Reproduce the entries below exactly, but only from the line containing "近年股市暢旺，證券行亦在物業市場屢有大動作，有不惜" to the line containing "クロールバリエ レースアップスリッポン※", inclusive.

SUPPLIED RECORDS
>>>>>
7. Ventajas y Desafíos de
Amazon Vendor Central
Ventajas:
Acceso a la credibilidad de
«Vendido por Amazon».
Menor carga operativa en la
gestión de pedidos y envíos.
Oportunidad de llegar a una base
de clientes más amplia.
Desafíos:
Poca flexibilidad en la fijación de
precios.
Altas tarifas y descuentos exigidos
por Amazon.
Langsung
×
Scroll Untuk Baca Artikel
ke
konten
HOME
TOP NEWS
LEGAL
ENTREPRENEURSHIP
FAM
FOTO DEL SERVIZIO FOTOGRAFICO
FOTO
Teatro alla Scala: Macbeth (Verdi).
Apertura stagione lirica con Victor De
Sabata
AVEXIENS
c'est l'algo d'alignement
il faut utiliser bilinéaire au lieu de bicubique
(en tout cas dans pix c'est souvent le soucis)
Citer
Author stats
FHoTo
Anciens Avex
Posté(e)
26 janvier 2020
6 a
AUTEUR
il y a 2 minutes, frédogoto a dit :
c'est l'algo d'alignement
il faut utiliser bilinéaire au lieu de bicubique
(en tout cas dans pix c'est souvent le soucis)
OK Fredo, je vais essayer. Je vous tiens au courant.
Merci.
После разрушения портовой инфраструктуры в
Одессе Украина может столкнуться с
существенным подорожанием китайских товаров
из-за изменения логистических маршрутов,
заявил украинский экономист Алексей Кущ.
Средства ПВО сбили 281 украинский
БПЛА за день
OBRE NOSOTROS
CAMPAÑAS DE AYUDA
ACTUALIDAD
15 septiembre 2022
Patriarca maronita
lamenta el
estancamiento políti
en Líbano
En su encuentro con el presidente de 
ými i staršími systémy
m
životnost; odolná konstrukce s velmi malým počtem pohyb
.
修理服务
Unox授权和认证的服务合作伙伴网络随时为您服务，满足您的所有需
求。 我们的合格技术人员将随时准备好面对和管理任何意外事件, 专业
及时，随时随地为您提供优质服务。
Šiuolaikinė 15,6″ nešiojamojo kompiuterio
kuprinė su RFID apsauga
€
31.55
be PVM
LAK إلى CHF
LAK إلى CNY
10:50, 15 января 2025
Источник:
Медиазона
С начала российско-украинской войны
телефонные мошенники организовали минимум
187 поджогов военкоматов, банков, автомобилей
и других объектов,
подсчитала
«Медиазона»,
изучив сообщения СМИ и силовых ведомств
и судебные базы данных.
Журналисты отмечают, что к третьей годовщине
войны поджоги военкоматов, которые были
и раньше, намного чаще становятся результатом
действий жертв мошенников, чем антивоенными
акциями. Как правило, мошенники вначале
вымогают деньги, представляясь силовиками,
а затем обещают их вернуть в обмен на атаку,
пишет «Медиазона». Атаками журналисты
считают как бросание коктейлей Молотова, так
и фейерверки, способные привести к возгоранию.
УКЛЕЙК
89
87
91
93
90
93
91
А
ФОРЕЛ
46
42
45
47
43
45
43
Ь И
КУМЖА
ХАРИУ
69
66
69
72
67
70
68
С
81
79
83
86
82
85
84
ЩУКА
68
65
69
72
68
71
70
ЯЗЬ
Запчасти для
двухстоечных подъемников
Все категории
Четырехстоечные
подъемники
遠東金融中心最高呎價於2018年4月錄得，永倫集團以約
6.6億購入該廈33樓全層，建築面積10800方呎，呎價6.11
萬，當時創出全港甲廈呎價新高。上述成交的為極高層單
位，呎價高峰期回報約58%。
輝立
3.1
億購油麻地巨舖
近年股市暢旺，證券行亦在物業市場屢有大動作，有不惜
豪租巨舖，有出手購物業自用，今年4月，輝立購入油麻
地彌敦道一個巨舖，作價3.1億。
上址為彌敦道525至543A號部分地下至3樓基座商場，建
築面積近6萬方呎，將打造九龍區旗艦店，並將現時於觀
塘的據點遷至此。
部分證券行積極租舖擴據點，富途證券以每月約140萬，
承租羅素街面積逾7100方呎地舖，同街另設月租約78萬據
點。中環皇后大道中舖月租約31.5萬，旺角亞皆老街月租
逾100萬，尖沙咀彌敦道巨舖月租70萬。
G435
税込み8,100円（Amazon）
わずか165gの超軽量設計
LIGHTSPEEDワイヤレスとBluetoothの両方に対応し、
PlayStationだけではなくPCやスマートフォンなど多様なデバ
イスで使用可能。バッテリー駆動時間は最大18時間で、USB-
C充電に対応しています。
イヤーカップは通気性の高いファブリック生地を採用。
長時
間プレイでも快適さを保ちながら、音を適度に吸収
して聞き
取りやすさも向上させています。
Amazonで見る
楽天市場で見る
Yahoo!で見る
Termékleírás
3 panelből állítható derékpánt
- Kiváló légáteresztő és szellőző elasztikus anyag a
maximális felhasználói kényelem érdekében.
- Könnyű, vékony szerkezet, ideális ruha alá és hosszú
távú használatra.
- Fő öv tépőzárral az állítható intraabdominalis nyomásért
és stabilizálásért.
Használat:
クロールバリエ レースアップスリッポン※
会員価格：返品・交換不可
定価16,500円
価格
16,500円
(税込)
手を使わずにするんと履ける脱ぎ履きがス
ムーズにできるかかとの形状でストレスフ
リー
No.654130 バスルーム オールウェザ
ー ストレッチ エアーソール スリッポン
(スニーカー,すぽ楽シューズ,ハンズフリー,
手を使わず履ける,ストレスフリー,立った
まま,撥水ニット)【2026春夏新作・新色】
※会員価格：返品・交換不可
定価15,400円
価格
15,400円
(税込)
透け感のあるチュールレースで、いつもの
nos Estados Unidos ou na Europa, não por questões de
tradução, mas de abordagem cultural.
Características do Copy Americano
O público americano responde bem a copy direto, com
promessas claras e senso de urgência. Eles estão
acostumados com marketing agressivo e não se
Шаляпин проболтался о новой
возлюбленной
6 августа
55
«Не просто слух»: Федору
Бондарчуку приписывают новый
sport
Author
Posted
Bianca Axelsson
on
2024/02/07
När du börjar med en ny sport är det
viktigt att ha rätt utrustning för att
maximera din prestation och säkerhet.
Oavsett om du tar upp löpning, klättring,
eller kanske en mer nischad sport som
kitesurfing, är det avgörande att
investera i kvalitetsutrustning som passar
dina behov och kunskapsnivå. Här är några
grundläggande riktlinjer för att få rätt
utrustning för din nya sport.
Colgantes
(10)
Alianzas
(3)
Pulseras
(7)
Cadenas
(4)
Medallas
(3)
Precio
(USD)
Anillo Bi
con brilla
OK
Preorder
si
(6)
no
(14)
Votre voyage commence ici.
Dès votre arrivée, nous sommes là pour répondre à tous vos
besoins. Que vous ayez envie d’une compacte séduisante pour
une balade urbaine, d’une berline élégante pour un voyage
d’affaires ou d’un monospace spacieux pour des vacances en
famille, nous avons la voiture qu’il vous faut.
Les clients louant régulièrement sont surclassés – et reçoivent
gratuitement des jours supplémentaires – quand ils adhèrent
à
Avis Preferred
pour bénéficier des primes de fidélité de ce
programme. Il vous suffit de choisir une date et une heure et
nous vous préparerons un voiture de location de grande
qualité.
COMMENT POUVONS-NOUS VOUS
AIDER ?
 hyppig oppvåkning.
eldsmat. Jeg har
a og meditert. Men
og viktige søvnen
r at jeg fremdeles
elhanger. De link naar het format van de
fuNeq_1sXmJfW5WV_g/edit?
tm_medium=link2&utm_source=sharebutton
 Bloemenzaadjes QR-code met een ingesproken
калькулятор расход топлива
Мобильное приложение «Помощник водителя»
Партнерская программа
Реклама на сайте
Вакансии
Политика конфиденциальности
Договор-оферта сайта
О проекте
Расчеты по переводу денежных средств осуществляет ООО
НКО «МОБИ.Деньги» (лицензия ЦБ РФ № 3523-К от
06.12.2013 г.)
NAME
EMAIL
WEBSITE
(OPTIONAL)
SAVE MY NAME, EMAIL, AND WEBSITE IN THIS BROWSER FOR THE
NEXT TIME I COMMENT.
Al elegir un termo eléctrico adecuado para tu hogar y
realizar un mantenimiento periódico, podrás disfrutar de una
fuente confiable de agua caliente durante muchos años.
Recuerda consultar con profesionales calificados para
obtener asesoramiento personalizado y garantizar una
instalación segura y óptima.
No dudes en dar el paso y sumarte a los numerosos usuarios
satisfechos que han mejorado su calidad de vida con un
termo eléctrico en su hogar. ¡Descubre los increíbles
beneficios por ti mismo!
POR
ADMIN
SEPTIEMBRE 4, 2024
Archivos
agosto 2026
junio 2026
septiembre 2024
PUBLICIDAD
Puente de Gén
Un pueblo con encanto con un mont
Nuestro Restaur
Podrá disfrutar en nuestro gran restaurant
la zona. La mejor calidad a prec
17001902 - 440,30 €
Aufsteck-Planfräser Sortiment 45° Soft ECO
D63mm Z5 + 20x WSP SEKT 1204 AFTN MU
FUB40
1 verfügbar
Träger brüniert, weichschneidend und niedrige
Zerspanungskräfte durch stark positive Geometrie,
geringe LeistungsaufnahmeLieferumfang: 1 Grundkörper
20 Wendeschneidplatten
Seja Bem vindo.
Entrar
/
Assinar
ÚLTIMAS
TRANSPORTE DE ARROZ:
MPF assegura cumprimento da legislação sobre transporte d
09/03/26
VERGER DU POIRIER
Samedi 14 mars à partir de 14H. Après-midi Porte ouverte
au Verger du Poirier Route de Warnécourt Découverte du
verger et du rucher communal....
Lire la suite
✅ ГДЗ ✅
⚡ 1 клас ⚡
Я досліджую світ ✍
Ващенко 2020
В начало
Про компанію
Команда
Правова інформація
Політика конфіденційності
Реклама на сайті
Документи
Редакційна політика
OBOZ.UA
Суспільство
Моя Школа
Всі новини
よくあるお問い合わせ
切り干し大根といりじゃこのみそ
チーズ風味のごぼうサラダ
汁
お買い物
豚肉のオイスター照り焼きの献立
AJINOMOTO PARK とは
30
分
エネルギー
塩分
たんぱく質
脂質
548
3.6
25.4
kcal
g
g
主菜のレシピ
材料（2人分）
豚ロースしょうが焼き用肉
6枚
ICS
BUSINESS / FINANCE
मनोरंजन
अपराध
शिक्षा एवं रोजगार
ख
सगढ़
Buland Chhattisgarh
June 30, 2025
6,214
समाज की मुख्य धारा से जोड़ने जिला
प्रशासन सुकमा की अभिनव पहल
<<<<<
OUTPUT FOR THIS TASK
近年股市暢旺，證券行亦在物業市場屢有大動作，有不惜
豪租巨舖，有出手購物業自用，今年4月，輝立購入油麻
地彌敦道一個巨舖，作價3.1億。
上址為彌敦道525至543A號部分地下至3樓基座商場，建
築面積近6萬方呎，將打造九龍區旗艦店，並將現時於觀
塘的據點遷至此。
部分證券行積極租舖擴據點，富途證券以每月約140萬，
承租羅素街面積逾7100方呎地舖，同街另設月租約78萬據
點。中環皇后大道中舖月租約31.5萬，旺角亞皆老街月租
逾100萬，尖沙咀彌敦道巨舖月租70萬。
G435
税込み8,100円（Amazon）
わずか165gの超軽量設計
LIGHTSPEEDワイヤレスとBluetoothの両方に対応し、
PlayStationだけではなくPCやスマートフォンなど多様なデバ
イスで使用可能。バッテリー駆動時間は最大18時間で、USB-
C充電に対応しています。
イヤーカップは通気性の高いファブリック生地を採用。
長時
間プレイでも快適さを保ちながら、音を適度に吸収
して聞き
取りやすさも向上させています。
Amazonで見る
楽天市場で見る
Yahoo!で見る
Termékleírás
3 panelből állítható derékpánt
- Kiváló légáteresztő és szellőző elasztikus anyag a
maximális felhasználói kényelem érdekében.
- Könnyű, vékony szerkezet, ideális ruha alá és hosszú
távú használatra.
- Fő öv tépőzárral az állítható intraabdominalis nyomásért
és stabilizálásért.
Használat:
クロールバリエ レースアップスリッポン※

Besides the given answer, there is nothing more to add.